++++ Source passage

For Ben Shapiro, “Free speech is under assault because of a three step argument made by the advocates and justifiers of violence. The first step is that they say the validity or invalidity of an argument can be judged solely by the ethnic, sexual, racial, or cultural identity of the person making the argument. The second step is that those who argue otherwise are engaging in verbal violence. And the third step is that they conclude physical violence is sometimes justified to stop what they call verbal violence.”

There are surely campus incidents that follow something like that logic; but it does not capture the reasoning of every or even most attempts to prevent or punish speech––some student protesters focus on the racial, ethnic, or sexual identity of the speaker, to be sure, but others lodge objections inextricable from the content of a speaker’s past actions or ideas (or as often, unwitting misrepresentations of what they believe or have done). Being a woman of color does not guarantee that Condoleezza Rice or Ayaan Hirsi Ali can set foot on a college campus without an attempted no-platforming. Being a feminist intellectual did not spare Laura Kipnis her Title IX inquisition.

Zimmerman at first expressed a relatively standard view. He believes there are problems on college campuses that must stop, but that new laws aren’t the answer:

College administrators need the courage to do what is right, to stand for principles rather than expediency, and to risk alienating some in the name of those principles. Where such strong leadership exists conflict rarely escalates to crisis.

At the same time, faculty members need to hold their colleagues accountable. The problems we've seen are not, I am confident, supported by the vast majority of faculty. But most have opted to remain silent, to self-censor. They've ceded control of their institutions to a small but vocal minority. This silence is understandable. Speaking out distracts people from their important work in teaching and scholarship while often bringing them into conflict with colleagues. Asking faculty to encourage civil discussion and to celebrate a range of voices and perspectives is asking a great deal, more than we see in our political discourse. But if diverse opinions are not celebrated on campuses, where we're supposed to be trafficking in ideas, I doubt they'll find any welcoming environment.

Then he expressed a theory I’ve never encountered before:

Part of the problem on campuses, I believe, stems from a rise in the belief that all knowledge is socially constructed, and that there are no absolute truths, or the concept of postmodernism, as it is known in academic circles.

++++++++

» Directions
a. From the passage on campus free speech, extract the text between "Part of the" and "in academic circles.", inclusive.
b. How would you condense the paragraph of the passage on campus free speech that begins "At the same time, faculty members need to hold" while keeping its main points?
c. Proceed with the passage on campus free speech, picking up after its final sentence.

++++ Entries shown

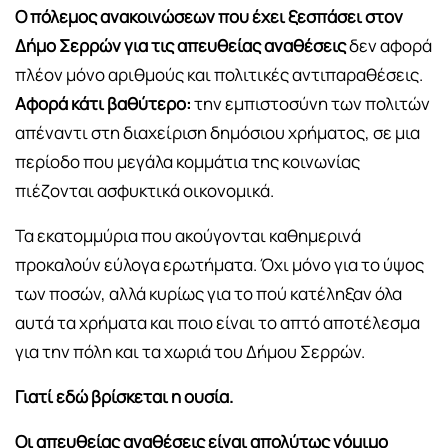
Ο πόλεμος ανακοινώσεων που έχει ξεσπάσει στον
Δήμο Σερρών για τις απευθείας αναθέσεις
δεν αφορά
πλέον μόνο αριθμούς και πολιτικές αντιπαραθέσεις.
Αφορά κάτι βαθύτερο:
την εμπιστοσύνη των πολιτών
απέναντι στη διαχείριση δημόσιου χρήματος, σε μια
περίοδο που μεγάλα κομμάτια της κοινωνίας
πιέζονται ασφυκτικά οικονομικά.
Τα εκατομμύρια που ακούγονται καθημερινά
προκαλούν εύλογα ερωτήματα. Όχι μόνο για το ύψος
των ποσών, αλλά κυρίως για το πού κατέληξαν όλα
αυτά τα χρήματα και ποιο είναι το απτό αποτέλεσμα
για την πόλη και τα χωριά του Δήμου Σερρών.
Γιατί εδώ βρίσκεται η ουσία.
Οι απευθείας αναθέσεις είναι απολύτως νόμιμο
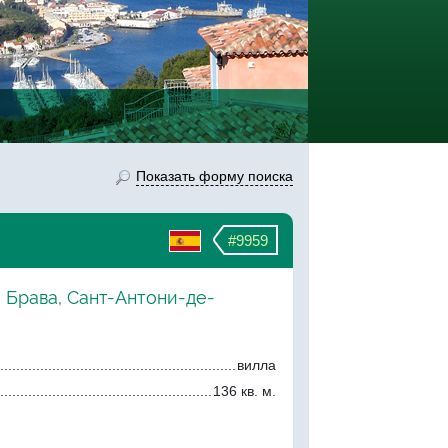
Показать форму поиска
#9959
 Брава, Сант-Антони-де-
вилла
136 кв. м.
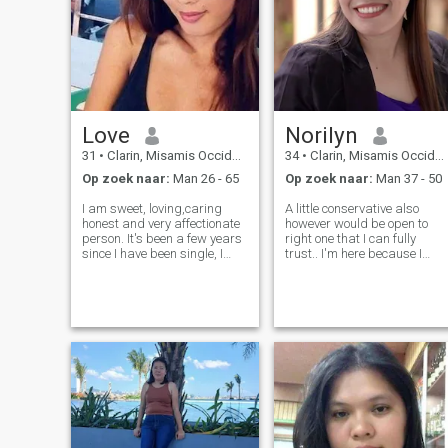
Love
Norilyn
31
•
Clarin, Misamis Occidental, Filipijnen
34
•
Clarin, Misamis Occidental, Filipijnen
Op zoek naar:
Man 26 - 65
Op zoek naar:
Man 37 - 50
I am sweet, loving,caring
A little conservative also
honest and very affectionate
however would be open to
person. It's been a few years
right one that I can fully
since I have been single, I
trust.. I'm here because I
think it's time to try my luck to
wanted to love and the
find the love of my life in here,
heartbreak taught me a lot
someone to laugh, someone
been single for almost 7
to share my life with, and
years want to give some time
someone to be wi
for love again to someone
and build conn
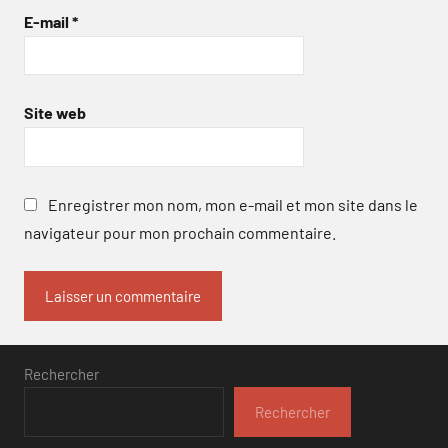
E-mail
*
Site web
Enregistrer mon nom, mon e-mail et mon site dans le
navigateur pour mon prochain commentaire.
Rechercher
Rechercher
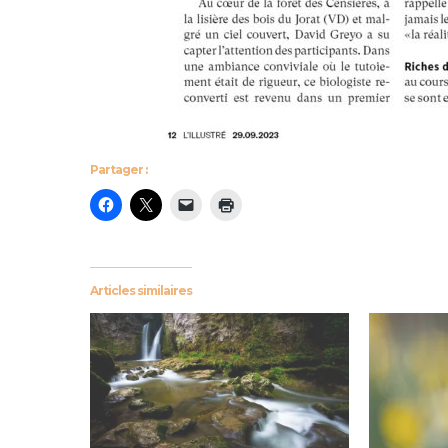
Partager :
Articles similaires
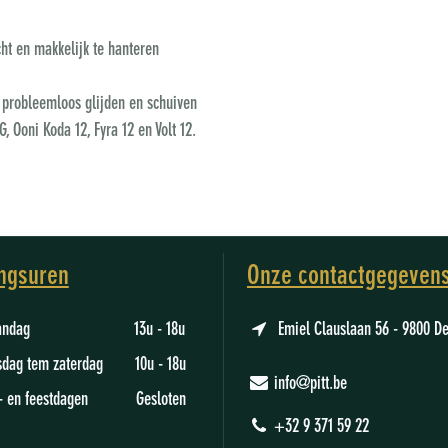
ht en makkelijk te hanteren
 probleemloos glijden en schuiven
 Ooni Koda 12, Fyra 12 en Volt 12.
ngsuren
Onze contactgegeven
aandag 13u - 18u
Emiel Clauslaan 56 - 9800 D
sdag tem zaterdag 10u - 18u
info@pitt.be
- en feestdagen Gesloten
+32 9 371 59 22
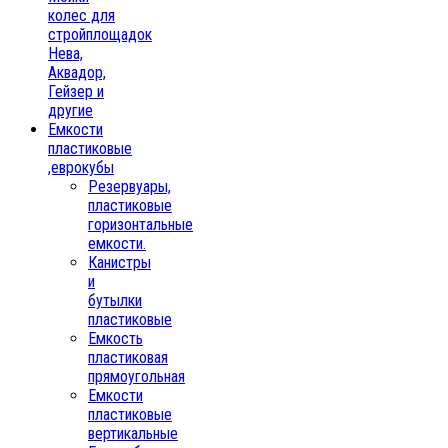
колес для
стройплощадок
Нева,
Аквадор,
Гейзер и
другие
Емкости
пластиковые
,еврокубы
Резервуары,
пластиковые
горизонтальные
емкости.
Канистры
и
бутылки
пластиковые
Емкость
пластиковая
прямоугольная
Емкости
пластиковые
вертикальные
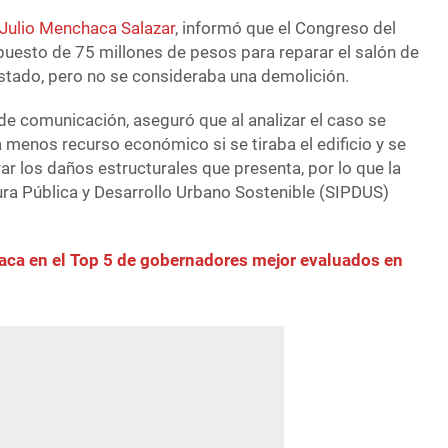
Julio Menchaca Salazar
, informó que el Congreso del
uesto de 75 millones de pesos para reparar el salón de
stado, pero no se consideraba una demolición.
e comunicación, aseguró que al analizar el caso se
a menos recurso económico si se tiraba el edificio y se
rar los daños estructurales que presenta, por lo que la
ura Pública y Desarrollo Urbano Sostenible (SIPDUS)
ca en el Top 5 de gobernadores mejor evaluados en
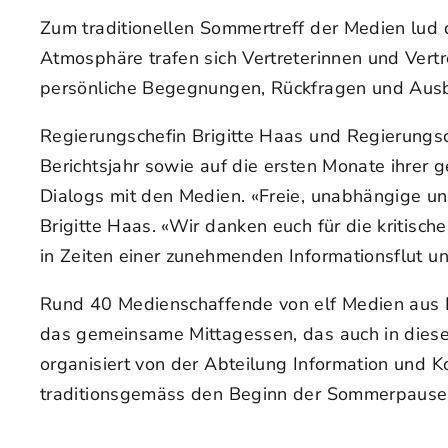
Zum traditionellen Sommertreff der Medien lud d
Atmosphäre trafen sich Vertreterinnen und Vert
persönliche Begegnungen, Rückfragen und Ausb
Regierungschefin Brigitte Haas und Regierungsc
Berichtsjahr sowie auf die ersten Monate ihrer 
Dialogs mit den Medien. «Freie, unabhängige un
Brigitte Haas. «Wir danken euch für die kritisc
in Zeiten einer zunehmenden Informationsflut un
Rund 40 Medienschaffende von elf Medien aus Li
das gemeinsame Mittagessen, das auch in dies
organisiert von der Abteilung Information und K
traditionsgemäss den Beginn der Sommerpause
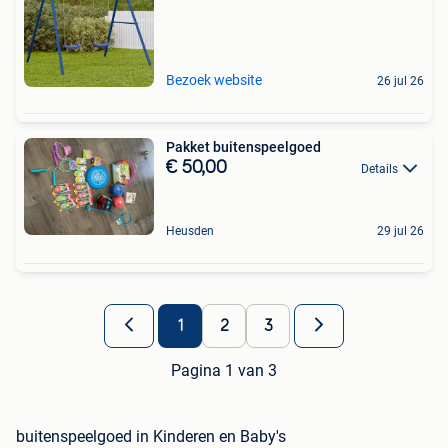
Bezoek website
26 jul 26
Pakket buitenspeelgoed
€ 50,00
Details
Heusden
29 jul 26
1
2
3
Pagina 1 van 3
buitenspeelgoed in Kinderen en Baby's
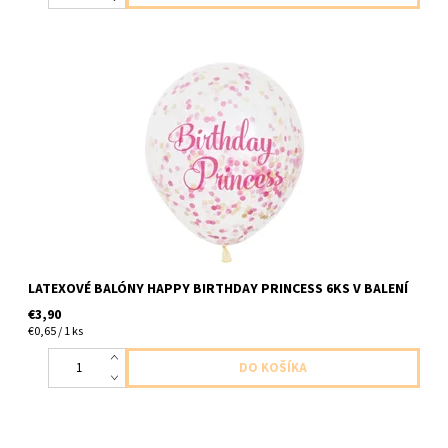
latexove balony cire s napisom birthday princes s ruzovo zlatymi
konfetami 6ks v balení sucastou balenie je lievik na napln balona
velkost 27,5cm dodavame nenafukane
LATEXOVÉ BALÓNY HAPPY BIRTHDAY PRINCESS 6KS V BALENÍ
€3,90
€0,65 / 1 ks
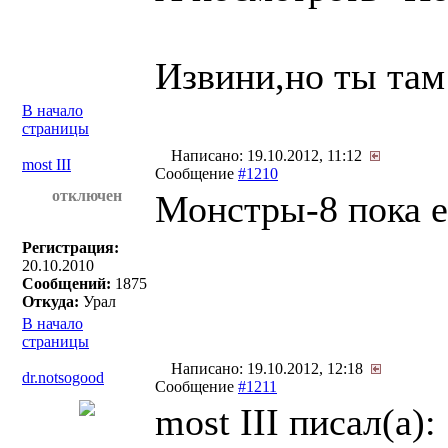
Извини,но ты та
В начало
страницы
Написано: 19.10.2012, 11:12
most III
Сообщение
#1210
отключен
Монстры-8 пока е
Регистрация:
20.10.2010
Сообщений:
1875
Откуда:
Урал
В начало
страницы
Написано: 19.10.2012, 12:18
dr.notsogood
Сообщение
#1211
most III писал(a):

++++++++

» Outputs for the tasks
a.
Part of the problem on campuses, I believe, stems from a rise in the belief that all knowledge is socially constructed, and that there are no absolute truths, or the concept of postmodernism, as it is known in academic circles.

b. Faculty members need to hold their colleagues accountable. The problems are not supported by most faculty, but most have stayed silent and self-censored, ceding control to a small, vocal minority. That silence is understandable: speaking out pulls people from teaching and scholarship and often brings conflict with colleagues, and encouraging civil discussion and a range of perspectives asks a great deal. But if diverse opinions are not celebrated on campuses, where ideas are supposed to be traded, they are unlikely to find a welcoming environment anywhere.

c.
Why has this made a comeback now? One possibility is that the relentless disparagement many have leveled on disciplines in the humanities, arts and social sciences has led to a backlash. It shouldn't be surprising that when practitioners see their fields portrayed as useless by those who promote only STEM, or science, technology, engineering, and mathematics, they push back, and the resistance often manifests itself as antipathy towards science. When we marginalize certain voices we all lose. We need to recognize that disciplines each bring something important to our understanding of the world. Privileging some fields over others yields a fragmented, incomplete picture. I say this as a scientist. As important as science is, it certainly isn't all there is. Much of the tension on campuses today comes from a similar historical silencing of certain voices, voices of the marginalized, voices of people of color, the disabled, those with nontraditional sexual orientations, the poor, and many others.

The remaining witness was Adam Carolla, the podcast host, documentary filmmaker, and comedian. He grew up poor, failed out of community college, dug ditches, worked construction, and broke into show business by teaching a young Jimmy Kimmel how to box for a celebrity bout and doing character sketches for an L.A. radio station. He argued that the problem on college campuses isn’t the students, who are just kids, but the administrators and faculty members who are abdicating their responsibility as adults to establish order. He believes they are failing their young charges. “We're taking these kids in the name of protection, putting them in a zero gravity environment,” he said, “and they're losing bone density."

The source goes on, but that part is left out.